Hornaday is a tough old-school driver and he related that Assael "took him out back to look at the beautiful lake" and got him alone. Only then did Assael confront Hornaday with the real reason for his visit. He wanted to know if Hornaday had every taken steroids.
"Yes, but you didn't have to take me out back," said Hornaday. "My family knows what I do and I have nothing to hide." These words did not seem to translate to the Assael story on ESPN.com (click here). That says Hornaday admitted steroid use only "when shown records from The Palm Beach Rejuvenation Center."
NASCAR Now continued with Marty Smith introducing more "soundbites" from driver-after-driver relating to the serious medical issue that Hornaday was trying to solve. "To a man, everyone said they do not feel like this was a performance-enhancing situation," said Smith to wrap things up.
"There are a lot of different health reasons that you would have to use steroids for," said Hornaday's Truck Series owner Kevin Harvick. "Synthroid is actually a form of steroids that is prescribed to him now to take care of his thyroid. If he does not take that now, he pretty much dies." Leave it to Harvick to present a truly sobering reminder of the reality of Graves Disease.

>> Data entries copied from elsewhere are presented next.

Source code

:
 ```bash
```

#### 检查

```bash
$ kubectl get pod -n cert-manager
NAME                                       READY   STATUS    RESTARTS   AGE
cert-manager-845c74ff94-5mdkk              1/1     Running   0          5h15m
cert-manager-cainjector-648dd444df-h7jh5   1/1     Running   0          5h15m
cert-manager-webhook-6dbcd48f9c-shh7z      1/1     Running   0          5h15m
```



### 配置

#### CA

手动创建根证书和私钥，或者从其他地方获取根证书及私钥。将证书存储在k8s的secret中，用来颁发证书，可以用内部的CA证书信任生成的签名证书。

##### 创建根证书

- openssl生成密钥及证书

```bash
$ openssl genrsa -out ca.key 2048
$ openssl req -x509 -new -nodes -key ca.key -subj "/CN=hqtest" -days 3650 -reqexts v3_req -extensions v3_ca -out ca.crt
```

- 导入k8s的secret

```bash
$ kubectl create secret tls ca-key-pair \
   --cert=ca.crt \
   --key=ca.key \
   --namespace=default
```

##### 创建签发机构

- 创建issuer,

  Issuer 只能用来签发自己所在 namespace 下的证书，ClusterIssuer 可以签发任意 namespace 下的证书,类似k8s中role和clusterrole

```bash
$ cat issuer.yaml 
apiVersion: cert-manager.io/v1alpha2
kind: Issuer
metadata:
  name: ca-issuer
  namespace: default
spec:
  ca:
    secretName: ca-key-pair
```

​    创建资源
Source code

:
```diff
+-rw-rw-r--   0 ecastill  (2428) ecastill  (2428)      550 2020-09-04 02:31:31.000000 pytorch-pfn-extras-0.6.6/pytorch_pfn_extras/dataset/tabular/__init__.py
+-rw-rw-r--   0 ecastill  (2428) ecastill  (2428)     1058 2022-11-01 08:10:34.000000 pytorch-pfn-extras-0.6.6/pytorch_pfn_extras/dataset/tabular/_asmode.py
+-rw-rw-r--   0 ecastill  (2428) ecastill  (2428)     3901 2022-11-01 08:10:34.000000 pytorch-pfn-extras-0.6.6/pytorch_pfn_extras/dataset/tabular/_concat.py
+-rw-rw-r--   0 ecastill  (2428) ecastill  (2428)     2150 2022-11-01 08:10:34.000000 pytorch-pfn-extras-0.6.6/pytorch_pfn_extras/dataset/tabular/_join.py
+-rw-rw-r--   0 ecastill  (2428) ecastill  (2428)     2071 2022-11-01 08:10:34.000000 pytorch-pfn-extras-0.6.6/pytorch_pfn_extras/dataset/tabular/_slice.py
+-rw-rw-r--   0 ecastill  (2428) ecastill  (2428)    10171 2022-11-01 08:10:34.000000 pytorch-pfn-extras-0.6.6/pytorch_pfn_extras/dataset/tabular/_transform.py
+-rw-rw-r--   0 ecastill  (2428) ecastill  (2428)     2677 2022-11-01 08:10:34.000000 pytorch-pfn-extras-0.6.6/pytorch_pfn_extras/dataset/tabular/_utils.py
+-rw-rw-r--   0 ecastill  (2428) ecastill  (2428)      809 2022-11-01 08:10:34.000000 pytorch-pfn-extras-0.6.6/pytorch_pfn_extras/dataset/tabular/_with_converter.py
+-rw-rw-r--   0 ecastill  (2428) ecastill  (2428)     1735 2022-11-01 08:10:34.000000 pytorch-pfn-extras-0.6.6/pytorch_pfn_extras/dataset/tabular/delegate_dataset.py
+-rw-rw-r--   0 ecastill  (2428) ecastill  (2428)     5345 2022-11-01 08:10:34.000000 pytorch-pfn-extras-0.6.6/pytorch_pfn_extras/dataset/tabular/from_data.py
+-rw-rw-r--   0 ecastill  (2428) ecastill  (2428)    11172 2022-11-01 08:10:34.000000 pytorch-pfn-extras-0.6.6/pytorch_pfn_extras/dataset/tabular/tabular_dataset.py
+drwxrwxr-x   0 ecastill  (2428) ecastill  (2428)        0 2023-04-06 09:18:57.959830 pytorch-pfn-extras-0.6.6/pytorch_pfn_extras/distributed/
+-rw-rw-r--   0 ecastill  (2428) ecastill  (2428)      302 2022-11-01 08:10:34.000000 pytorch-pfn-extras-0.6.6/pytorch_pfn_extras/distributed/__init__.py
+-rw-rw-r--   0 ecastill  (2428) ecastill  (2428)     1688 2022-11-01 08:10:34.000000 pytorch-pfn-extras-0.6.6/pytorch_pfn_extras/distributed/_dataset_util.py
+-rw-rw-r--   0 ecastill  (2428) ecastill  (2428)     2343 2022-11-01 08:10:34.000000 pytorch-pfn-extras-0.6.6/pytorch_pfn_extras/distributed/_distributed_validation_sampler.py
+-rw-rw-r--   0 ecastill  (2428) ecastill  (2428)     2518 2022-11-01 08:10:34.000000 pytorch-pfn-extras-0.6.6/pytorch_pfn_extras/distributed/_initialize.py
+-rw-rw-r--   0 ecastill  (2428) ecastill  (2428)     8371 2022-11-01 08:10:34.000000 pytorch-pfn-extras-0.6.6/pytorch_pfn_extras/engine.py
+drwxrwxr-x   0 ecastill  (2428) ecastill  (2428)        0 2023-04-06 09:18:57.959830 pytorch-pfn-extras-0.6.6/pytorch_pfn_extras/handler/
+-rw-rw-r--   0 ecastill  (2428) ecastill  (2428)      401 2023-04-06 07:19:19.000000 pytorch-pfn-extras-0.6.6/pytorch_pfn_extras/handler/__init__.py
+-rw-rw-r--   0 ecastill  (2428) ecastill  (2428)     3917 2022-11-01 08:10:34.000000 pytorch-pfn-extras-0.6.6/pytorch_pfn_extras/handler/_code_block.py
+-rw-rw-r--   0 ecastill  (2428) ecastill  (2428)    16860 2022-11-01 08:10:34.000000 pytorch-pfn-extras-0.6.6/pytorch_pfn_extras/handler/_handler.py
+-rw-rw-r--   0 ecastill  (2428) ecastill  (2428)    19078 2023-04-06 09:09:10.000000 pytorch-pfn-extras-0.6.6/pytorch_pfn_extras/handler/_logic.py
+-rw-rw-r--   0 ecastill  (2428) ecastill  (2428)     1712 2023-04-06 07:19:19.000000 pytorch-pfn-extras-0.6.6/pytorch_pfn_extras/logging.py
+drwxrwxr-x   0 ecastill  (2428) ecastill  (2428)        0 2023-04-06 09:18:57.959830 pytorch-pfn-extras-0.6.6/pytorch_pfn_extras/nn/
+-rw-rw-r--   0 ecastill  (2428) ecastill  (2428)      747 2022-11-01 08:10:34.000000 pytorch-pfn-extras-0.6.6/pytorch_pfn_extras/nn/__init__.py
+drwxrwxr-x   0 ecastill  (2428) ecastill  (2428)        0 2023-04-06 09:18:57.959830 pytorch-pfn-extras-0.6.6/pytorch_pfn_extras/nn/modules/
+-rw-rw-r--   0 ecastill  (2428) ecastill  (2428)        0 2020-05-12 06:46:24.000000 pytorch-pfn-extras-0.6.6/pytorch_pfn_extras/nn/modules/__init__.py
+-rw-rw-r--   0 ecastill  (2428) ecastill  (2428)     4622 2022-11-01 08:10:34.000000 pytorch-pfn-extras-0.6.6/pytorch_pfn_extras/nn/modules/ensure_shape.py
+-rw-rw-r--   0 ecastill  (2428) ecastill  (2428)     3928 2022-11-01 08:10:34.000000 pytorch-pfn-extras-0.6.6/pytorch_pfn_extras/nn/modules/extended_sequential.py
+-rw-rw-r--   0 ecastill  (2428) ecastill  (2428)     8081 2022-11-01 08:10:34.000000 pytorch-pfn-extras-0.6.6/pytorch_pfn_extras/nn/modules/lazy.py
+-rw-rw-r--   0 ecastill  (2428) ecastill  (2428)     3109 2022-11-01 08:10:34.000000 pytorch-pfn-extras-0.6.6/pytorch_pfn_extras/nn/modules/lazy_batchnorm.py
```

Manske and Smith presented a very different view of the issues raised on Thursday by Assael. They documented the first person response from Hornaday, they offered views from many parties associated with the sport and they refuted any allegation of performance-enhancement. There was only one thing missing. His name was Shaun Assael.
The first face of ESPN has perfected the hit-and-smear style of sports journalism that is currently thriving in society even as ESPN's second face promises more hardcore sports coverage of NASCAR and Monday Night Football during ESPN broadcasts.
The end result for NASCAR is going to be painful. No longer is the casual atmosphere and the open communication going to exist between the sport and the media. Tony Stewart's 2007 comment about ESPN reporters "sticking daggers" in the backs of the drivers could not be more on target where Assael walking into Ron Hornaday's house is concerned.
Hornaday was just another friendly NASCAR driver played for a sucker by an ESPN reporter and then made to pay dearly in the public eye.
Click here for just one example of what this single story can do to a repuation.
What Assael does not understand is that his actions have impacted the overall trust of both NASCAR and many fans of anything connected with ESPN. Punch, Petree and Jarrett may take to the air on Sunday for the Cup race as scheduled, but it will no longer be the same. The fans and those in the sport will now be on-guard. Waiting for ESPN's next sucker punch.